Records for processing Block Start
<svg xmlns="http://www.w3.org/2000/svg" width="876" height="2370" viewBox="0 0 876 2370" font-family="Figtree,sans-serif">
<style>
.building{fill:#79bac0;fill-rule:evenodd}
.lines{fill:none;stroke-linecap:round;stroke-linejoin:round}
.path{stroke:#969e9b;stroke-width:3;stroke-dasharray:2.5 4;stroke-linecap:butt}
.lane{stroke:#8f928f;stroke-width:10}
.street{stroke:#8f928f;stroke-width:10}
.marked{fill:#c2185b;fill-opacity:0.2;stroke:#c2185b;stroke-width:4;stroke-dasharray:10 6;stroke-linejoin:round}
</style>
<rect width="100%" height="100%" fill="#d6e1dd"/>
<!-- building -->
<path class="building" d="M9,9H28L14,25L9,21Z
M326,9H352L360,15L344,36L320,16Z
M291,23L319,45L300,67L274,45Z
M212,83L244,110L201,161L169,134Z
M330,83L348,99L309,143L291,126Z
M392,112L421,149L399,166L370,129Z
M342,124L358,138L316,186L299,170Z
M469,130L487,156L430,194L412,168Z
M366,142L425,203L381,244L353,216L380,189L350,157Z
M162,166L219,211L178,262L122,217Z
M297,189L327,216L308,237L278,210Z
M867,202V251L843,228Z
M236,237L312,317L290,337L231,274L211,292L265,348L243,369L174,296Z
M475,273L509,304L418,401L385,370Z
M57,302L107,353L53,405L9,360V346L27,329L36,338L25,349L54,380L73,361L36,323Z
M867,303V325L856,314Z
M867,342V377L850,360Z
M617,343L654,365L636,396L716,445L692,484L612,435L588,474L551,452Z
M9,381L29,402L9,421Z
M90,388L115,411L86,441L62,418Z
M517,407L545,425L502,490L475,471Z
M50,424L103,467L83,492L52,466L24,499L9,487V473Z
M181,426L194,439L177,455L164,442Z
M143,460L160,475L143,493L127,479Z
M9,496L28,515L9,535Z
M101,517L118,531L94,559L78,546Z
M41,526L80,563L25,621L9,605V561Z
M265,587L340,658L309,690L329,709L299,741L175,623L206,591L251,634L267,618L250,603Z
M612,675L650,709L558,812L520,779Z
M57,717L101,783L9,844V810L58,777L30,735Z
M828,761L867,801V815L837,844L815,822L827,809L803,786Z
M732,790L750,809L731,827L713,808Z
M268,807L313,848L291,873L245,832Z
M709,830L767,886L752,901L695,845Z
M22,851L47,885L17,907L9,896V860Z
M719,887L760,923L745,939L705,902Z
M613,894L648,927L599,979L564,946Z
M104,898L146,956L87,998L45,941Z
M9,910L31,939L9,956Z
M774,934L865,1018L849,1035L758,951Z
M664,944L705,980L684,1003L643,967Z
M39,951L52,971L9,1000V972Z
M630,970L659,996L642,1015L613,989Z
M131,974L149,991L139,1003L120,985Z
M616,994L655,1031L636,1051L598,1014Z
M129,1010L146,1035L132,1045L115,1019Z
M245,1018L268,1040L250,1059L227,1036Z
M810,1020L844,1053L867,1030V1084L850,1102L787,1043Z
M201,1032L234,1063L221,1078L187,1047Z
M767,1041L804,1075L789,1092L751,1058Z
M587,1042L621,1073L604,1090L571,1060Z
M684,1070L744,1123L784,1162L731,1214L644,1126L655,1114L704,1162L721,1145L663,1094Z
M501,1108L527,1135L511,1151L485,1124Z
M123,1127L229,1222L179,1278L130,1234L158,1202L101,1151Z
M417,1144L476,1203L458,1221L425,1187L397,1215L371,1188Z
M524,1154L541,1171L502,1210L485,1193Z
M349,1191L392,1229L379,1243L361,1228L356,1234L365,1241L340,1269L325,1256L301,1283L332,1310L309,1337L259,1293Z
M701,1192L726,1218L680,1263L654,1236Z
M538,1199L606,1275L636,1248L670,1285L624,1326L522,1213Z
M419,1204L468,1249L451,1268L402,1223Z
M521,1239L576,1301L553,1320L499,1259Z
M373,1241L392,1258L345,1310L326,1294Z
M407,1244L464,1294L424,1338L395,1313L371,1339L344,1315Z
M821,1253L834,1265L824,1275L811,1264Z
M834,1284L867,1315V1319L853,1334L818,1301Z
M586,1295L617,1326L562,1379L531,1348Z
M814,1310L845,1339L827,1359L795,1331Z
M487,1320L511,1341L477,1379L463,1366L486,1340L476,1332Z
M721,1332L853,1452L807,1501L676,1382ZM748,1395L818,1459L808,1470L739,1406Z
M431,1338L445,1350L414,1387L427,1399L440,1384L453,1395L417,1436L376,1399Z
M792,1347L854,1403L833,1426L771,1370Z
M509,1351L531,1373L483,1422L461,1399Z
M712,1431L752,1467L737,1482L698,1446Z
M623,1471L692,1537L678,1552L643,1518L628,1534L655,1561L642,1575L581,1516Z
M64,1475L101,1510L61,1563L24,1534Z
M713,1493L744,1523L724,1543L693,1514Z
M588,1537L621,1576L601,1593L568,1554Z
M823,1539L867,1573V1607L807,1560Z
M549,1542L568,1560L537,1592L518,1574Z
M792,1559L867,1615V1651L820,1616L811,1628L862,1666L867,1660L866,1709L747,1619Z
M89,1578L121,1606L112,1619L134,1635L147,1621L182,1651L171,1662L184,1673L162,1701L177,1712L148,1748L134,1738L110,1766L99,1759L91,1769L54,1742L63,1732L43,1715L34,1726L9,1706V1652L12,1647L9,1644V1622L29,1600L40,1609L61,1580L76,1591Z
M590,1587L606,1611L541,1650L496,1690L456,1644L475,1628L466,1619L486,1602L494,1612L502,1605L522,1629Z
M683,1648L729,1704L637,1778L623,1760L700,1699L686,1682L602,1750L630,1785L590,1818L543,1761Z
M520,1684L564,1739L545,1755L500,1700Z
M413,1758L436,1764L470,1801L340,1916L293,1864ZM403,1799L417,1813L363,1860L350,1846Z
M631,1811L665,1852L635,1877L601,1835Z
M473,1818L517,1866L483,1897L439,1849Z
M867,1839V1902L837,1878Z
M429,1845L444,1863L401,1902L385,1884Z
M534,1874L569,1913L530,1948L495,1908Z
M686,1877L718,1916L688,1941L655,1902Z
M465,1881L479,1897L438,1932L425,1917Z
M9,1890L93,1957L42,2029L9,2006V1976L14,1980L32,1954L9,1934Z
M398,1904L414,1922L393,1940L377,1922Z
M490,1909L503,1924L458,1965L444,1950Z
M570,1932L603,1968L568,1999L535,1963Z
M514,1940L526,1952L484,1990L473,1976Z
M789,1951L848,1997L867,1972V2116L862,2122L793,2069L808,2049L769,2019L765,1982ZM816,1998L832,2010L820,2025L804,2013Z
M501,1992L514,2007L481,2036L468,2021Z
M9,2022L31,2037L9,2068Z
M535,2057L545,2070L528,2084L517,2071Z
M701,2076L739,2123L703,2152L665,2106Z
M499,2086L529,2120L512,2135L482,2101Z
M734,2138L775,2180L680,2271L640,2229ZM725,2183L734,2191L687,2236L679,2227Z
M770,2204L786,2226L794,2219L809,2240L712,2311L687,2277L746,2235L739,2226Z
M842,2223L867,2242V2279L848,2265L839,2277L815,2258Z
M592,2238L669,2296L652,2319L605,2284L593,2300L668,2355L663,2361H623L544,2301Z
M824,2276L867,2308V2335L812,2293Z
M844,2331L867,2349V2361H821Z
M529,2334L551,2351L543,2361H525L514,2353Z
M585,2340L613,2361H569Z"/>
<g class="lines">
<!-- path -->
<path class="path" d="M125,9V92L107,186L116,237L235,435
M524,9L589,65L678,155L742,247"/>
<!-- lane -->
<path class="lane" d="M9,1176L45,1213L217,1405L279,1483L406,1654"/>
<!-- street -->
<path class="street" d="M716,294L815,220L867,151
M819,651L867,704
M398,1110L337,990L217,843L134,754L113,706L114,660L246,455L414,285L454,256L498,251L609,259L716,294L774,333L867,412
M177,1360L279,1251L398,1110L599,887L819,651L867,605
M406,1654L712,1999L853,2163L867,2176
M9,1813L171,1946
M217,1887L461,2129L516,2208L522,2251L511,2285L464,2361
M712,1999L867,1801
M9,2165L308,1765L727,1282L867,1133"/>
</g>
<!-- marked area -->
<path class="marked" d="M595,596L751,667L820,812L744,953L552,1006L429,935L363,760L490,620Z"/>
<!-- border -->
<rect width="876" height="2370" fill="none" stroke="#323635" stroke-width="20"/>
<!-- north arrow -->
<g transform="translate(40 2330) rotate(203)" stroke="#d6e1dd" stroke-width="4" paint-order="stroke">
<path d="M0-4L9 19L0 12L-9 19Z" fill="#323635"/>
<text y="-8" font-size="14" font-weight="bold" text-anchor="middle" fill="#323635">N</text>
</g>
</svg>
Records for processing Block End
Records for processing Block Start
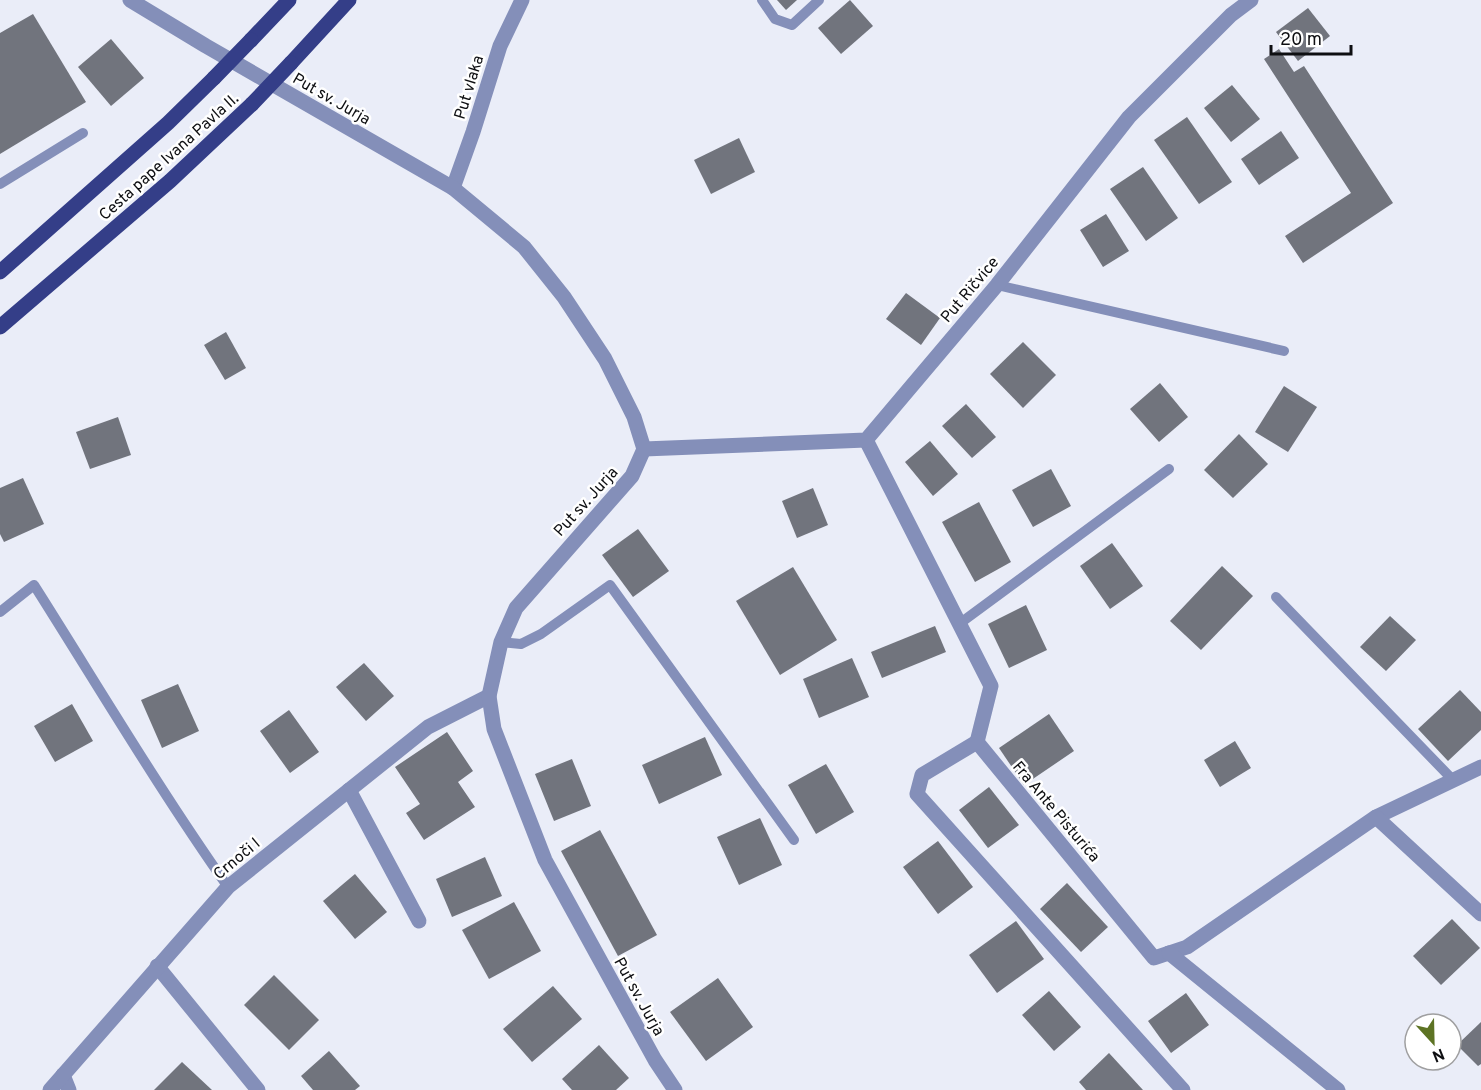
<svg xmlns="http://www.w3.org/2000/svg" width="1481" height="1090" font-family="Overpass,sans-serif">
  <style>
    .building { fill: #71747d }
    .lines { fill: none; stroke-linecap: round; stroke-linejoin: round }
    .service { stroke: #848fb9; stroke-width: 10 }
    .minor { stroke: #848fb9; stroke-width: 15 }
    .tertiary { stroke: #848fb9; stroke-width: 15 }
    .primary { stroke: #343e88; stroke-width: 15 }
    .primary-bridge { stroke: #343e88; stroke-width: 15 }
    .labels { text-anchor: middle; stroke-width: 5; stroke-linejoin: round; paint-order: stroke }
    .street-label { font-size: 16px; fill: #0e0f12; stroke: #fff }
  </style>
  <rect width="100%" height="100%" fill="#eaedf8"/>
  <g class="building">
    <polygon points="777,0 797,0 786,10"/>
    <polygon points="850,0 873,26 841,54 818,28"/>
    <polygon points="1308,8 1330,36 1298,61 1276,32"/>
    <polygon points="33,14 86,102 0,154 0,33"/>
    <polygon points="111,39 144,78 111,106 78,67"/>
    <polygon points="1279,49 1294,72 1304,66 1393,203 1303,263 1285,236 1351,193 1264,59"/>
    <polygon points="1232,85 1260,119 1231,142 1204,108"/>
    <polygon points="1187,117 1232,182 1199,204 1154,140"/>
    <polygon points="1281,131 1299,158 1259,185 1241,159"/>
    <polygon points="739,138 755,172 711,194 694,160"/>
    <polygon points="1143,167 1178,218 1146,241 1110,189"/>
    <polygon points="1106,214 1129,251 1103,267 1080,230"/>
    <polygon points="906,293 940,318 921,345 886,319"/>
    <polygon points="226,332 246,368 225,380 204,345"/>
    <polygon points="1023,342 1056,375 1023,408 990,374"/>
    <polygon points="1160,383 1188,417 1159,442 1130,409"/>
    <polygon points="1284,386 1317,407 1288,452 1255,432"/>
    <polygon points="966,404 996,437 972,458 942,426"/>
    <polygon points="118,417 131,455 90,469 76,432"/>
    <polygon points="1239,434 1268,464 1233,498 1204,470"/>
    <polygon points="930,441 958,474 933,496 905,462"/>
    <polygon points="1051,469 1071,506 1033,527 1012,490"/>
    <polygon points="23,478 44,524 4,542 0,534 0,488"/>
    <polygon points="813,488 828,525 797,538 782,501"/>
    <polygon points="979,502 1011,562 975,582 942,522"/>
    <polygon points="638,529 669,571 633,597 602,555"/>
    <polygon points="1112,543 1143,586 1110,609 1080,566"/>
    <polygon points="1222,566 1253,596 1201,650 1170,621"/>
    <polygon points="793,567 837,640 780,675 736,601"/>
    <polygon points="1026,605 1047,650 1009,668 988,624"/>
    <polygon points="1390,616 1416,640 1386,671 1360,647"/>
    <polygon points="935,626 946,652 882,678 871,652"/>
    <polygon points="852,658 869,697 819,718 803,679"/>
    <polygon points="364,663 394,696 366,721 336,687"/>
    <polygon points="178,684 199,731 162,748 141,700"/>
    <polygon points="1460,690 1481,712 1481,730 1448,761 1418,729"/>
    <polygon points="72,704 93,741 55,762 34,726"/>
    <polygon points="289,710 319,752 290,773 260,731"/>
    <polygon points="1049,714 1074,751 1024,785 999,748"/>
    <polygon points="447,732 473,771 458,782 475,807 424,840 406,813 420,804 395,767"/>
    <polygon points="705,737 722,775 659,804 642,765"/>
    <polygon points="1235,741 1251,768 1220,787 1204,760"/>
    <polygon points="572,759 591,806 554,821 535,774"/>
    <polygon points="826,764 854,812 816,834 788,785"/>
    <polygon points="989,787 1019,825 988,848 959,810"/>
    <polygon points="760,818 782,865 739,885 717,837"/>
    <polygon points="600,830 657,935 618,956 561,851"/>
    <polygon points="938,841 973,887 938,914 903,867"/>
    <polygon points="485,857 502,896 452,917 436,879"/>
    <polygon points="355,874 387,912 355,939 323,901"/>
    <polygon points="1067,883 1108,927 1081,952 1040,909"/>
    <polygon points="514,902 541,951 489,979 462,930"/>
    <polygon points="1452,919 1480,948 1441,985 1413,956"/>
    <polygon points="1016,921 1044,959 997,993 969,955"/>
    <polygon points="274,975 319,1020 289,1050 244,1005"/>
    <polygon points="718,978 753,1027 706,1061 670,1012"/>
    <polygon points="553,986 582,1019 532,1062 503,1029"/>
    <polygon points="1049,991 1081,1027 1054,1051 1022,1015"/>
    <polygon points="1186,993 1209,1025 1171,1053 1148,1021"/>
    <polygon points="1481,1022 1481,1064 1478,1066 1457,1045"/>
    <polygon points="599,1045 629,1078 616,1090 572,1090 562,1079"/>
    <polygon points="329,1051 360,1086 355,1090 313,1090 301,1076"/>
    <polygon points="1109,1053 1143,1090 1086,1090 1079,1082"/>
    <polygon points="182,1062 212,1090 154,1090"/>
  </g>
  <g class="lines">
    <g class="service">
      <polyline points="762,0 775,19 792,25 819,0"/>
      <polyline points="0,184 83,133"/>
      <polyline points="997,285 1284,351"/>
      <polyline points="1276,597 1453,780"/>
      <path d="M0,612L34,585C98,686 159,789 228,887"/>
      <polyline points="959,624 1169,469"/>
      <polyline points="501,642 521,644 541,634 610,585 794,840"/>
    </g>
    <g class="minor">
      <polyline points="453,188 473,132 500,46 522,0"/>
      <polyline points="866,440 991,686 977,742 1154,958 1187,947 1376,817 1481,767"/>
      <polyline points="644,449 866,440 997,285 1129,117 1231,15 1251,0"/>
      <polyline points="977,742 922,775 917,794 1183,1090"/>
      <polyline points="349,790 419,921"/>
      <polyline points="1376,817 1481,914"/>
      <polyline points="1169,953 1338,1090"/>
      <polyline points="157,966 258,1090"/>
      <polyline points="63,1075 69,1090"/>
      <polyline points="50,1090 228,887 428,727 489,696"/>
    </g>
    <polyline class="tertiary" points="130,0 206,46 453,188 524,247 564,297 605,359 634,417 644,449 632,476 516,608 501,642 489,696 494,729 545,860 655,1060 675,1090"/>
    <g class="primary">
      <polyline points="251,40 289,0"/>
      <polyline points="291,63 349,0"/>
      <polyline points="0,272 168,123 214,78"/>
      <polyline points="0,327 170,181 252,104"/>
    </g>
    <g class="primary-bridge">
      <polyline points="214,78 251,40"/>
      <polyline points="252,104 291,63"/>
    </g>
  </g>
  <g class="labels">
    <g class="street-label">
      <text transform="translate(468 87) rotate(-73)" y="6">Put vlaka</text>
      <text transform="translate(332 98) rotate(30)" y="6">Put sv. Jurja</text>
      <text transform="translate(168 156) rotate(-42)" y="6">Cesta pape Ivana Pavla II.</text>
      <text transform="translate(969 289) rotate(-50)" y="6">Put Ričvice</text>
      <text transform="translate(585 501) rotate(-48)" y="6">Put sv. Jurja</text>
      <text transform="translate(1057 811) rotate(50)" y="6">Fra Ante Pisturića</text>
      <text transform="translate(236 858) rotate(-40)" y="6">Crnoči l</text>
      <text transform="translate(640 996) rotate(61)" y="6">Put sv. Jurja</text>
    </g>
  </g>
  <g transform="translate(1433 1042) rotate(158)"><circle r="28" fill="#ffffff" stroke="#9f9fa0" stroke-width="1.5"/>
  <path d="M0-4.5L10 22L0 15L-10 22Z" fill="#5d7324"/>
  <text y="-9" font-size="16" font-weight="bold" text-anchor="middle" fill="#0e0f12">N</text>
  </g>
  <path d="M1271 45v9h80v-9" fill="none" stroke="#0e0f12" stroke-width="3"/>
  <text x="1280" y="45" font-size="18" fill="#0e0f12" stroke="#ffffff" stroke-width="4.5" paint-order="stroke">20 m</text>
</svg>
Records for processing Block End
How to complete this task: From the records above, copy each line where the word "labels" can be found.

Exercise result:
    .labels { text-anchor: middle; stroke-width: 5; stroke-linejoin: round; paint-order: stroke }
  <g class="labels">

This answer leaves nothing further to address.